Тессер разозлился не на шутку и поговорил с Хорроксом. Они решили расставить ловушки, чтобы поймать дьявола, и пригрозили слугам собачьими плетьми, если еще хоть раз «делки-проделки» будут иметь место. Но слуги и так боялись до потери памяти, не было смысла усугублять их мучения. Когда Тессер уходил на ночь, четверо его людей спали на веранде его квартиры, но, заслышав игру на банджо без струн, сразу же убегали.

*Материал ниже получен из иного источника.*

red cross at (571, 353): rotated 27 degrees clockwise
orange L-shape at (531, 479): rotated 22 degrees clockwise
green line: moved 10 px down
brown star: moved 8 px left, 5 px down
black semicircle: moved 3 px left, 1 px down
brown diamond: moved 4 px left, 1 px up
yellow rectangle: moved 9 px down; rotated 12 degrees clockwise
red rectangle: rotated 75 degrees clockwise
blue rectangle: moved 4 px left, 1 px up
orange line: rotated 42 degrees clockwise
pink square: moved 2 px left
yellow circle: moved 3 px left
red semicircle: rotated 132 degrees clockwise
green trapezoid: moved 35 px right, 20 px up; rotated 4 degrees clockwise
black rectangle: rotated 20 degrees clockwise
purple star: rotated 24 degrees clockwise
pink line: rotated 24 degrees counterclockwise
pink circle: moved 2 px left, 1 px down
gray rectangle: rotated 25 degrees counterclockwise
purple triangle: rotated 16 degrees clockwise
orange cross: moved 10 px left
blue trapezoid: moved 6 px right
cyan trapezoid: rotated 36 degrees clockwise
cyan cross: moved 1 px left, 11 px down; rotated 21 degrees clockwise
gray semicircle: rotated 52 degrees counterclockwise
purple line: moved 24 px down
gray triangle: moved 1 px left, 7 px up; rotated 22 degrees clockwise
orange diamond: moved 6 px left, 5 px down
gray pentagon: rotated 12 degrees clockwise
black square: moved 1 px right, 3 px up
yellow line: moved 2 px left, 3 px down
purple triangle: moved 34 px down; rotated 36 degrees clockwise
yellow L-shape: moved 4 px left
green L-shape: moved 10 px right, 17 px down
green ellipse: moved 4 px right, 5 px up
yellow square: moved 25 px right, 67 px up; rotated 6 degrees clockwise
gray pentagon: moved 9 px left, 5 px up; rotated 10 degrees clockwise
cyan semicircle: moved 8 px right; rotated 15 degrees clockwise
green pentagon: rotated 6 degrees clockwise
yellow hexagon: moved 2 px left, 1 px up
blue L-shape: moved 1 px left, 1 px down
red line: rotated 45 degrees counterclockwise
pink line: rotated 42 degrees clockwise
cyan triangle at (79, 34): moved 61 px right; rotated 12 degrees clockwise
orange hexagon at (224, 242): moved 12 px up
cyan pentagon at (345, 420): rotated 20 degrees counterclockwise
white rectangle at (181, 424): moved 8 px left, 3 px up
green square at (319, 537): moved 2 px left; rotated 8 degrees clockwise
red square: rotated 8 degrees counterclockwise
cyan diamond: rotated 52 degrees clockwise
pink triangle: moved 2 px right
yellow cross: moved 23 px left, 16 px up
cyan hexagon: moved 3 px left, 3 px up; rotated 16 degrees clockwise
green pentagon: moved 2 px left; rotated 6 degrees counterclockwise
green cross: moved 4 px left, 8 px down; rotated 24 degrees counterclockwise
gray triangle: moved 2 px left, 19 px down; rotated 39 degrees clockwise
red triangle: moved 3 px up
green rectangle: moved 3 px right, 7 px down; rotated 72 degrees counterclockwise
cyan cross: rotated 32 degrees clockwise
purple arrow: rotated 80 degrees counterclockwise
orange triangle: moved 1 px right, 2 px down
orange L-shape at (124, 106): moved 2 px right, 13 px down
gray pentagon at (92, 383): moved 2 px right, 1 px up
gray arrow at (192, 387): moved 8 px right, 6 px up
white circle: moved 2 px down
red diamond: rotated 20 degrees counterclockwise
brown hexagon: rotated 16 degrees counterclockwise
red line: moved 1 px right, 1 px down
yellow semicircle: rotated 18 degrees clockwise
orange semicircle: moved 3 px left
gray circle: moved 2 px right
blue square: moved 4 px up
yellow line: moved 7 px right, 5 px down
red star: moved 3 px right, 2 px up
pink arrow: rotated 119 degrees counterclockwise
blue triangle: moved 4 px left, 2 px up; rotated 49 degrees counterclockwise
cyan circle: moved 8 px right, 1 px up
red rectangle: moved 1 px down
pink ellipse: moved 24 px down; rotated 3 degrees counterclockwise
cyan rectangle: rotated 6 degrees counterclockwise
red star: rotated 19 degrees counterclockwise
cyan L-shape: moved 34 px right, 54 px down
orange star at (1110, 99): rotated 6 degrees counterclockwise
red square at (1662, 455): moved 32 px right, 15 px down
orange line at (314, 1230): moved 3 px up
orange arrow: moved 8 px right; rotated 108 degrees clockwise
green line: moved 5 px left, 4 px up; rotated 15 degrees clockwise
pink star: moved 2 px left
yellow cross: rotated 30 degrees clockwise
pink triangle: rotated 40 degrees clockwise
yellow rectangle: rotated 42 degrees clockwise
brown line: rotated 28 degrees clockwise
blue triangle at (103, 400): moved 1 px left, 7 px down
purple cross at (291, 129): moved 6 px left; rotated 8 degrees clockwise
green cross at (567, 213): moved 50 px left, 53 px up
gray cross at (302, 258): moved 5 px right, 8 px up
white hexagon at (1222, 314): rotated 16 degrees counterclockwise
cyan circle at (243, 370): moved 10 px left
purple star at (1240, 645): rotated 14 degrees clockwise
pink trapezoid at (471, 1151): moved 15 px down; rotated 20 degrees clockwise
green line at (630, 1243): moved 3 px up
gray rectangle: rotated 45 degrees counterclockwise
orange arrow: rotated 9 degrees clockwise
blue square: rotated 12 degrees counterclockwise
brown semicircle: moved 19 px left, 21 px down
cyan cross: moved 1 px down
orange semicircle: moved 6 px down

Однажды Тессера на месяц отправили с отрядом «Неукротимые» в Форт, что в Говиндгаре, Джамруде или Пхиллауре. Он с радостью с лейтенантом в помощниках покинул свою квартиру, потому что дьявол, играющий в его голове изрядно надоел. Но дьявол тоже последовал за ним. Пробыв в Форте около десяти дней, Тессер однажды отправился на обед, а когда вернулся, то обнаружил, что его подчиненный несет караул по другую сторону рва Форта, как можно дальше от офицерских покоев.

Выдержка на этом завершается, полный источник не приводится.